January 13, 2024

The Missouri Humanities Commission (MHC) has awarded a grant of $2,500 to the Lee’s Summit History Museum in support of the John Hardin Harris exhibit. The MHC is the only statewide agency in Missouri devoted exclusively to humanities education for citizens of all ages. It has served as a state affiliate of the National Endowment for the Humanities since 1971.

Funding will be used to purchase a case to conserve and display buckskin clothing and other items that belonged to John Hardin Harris, one of Lee’s Summit’s early pioneers. He was born in 1832 in Independence, the eighth of 15 children of William and Rhoda Harris, who came to the local area by wagon train from Virginia in 1830. William Harris was one of the first non-native settlers in the Independence-Blue Springs area.

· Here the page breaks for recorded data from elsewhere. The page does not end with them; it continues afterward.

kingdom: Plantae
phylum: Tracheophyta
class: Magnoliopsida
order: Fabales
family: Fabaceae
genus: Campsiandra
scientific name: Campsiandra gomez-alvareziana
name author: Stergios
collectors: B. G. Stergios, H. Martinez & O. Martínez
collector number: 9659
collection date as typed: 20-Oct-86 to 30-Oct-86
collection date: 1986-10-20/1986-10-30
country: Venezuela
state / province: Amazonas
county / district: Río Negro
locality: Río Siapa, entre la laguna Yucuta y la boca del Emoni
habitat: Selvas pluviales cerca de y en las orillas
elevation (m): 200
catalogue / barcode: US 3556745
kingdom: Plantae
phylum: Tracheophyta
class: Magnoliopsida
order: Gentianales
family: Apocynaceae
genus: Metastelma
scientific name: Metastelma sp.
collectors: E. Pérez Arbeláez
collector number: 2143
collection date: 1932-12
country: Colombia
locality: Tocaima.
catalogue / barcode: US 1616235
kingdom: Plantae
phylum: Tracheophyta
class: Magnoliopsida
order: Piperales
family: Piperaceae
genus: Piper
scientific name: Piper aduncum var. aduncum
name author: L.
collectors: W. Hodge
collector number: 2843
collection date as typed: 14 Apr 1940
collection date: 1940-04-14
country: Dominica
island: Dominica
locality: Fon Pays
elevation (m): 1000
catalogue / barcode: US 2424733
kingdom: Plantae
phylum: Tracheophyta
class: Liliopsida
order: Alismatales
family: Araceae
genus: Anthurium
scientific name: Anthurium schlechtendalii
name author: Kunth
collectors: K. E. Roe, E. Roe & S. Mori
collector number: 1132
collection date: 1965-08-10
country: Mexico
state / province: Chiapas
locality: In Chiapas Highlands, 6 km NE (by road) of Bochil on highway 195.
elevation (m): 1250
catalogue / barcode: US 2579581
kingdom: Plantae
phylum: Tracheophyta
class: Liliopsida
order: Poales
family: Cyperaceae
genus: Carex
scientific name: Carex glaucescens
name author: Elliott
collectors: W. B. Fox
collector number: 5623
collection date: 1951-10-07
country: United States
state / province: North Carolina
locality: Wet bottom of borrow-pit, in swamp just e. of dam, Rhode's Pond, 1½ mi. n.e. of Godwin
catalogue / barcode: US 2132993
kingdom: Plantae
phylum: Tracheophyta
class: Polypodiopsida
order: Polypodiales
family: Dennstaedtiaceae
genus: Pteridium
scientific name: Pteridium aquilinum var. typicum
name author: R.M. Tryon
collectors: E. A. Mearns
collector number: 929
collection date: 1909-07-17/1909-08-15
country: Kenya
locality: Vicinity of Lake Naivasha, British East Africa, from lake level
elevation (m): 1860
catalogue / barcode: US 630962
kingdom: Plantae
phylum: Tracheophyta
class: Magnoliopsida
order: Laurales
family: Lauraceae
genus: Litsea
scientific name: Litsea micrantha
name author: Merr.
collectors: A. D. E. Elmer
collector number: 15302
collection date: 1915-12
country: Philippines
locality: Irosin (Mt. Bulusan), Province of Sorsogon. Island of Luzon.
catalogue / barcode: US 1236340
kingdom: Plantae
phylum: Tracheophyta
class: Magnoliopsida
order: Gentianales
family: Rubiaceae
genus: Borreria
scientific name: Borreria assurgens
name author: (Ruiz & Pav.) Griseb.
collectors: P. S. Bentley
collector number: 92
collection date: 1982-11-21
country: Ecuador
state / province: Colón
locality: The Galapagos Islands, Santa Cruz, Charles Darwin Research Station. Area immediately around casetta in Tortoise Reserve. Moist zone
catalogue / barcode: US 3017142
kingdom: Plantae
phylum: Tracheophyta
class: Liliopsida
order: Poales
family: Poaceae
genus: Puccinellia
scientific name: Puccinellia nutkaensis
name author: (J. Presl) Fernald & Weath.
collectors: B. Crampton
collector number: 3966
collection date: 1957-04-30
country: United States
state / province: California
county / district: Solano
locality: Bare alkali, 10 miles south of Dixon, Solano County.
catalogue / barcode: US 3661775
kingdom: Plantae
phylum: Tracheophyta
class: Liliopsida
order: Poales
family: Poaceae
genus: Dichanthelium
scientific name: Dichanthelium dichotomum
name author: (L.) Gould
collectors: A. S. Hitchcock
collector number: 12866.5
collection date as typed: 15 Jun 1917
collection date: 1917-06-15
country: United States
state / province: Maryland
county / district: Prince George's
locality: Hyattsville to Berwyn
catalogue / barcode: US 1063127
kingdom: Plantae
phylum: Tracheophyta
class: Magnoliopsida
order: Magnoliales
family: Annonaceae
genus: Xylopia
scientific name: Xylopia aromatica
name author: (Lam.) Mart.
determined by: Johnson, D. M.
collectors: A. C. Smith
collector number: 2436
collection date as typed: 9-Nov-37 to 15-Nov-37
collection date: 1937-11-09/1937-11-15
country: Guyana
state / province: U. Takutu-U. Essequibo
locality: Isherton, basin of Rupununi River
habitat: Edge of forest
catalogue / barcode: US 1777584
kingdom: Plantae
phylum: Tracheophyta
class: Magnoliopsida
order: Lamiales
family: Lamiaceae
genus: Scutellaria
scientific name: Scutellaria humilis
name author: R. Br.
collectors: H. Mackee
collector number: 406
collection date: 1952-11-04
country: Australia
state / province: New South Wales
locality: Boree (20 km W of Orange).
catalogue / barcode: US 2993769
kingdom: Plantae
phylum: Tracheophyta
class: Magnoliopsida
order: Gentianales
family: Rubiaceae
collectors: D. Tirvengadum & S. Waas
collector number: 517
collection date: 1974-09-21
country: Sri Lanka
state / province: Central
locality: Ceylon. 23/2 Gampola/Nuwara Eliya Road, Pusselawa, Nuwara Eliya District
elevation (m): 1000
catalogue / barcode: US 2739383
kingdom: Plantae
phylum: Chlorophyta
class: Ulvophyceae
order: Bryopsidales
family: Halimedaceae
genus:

Harris was originally a farmer in Jackson County but during the Civil War moved his family west, settling near Denver. He stayed in Colorado for about two years and moved back to Jackson Co. in 1865.Upon returning to Missouri, Harris bought land near Lee’s Summit and became a prosperous local citizen through extensive farming and real estate. He was a pioneer stock breeder in Missouri producing hogs, cattle, sheep and prize-winning mules. In 1897 he established a park stocked with wild deer, creating a well-known tourist attraction in the area that later became Harris Park. He died in 1918 at age 86 and is buried in the Lee’s Summit Historical Cemetery.

Many of the 15 Harris children, including John, settled in the Lee’s Summit area, marrying into other pioneer families. The prolific number of descendants of the Harris family, many of which still live in Lee’s Summit and the surrounding area, have also had significant impacts on the community. Many of the familiar names in Lee’s Summit today in street names, businesses, parks and residents – Strother, Howard, Langsford, Leinweber, Powell, Shrout, Fristoe, Brownfield and many more – can be traced back to the Harris family.

An additional grant from Freedom’s Frontier National Heritage Area will be used in conjunction with the Missouri Humanities Grant to complete this new exhibit. The exhibit is scheduled to be complete in April.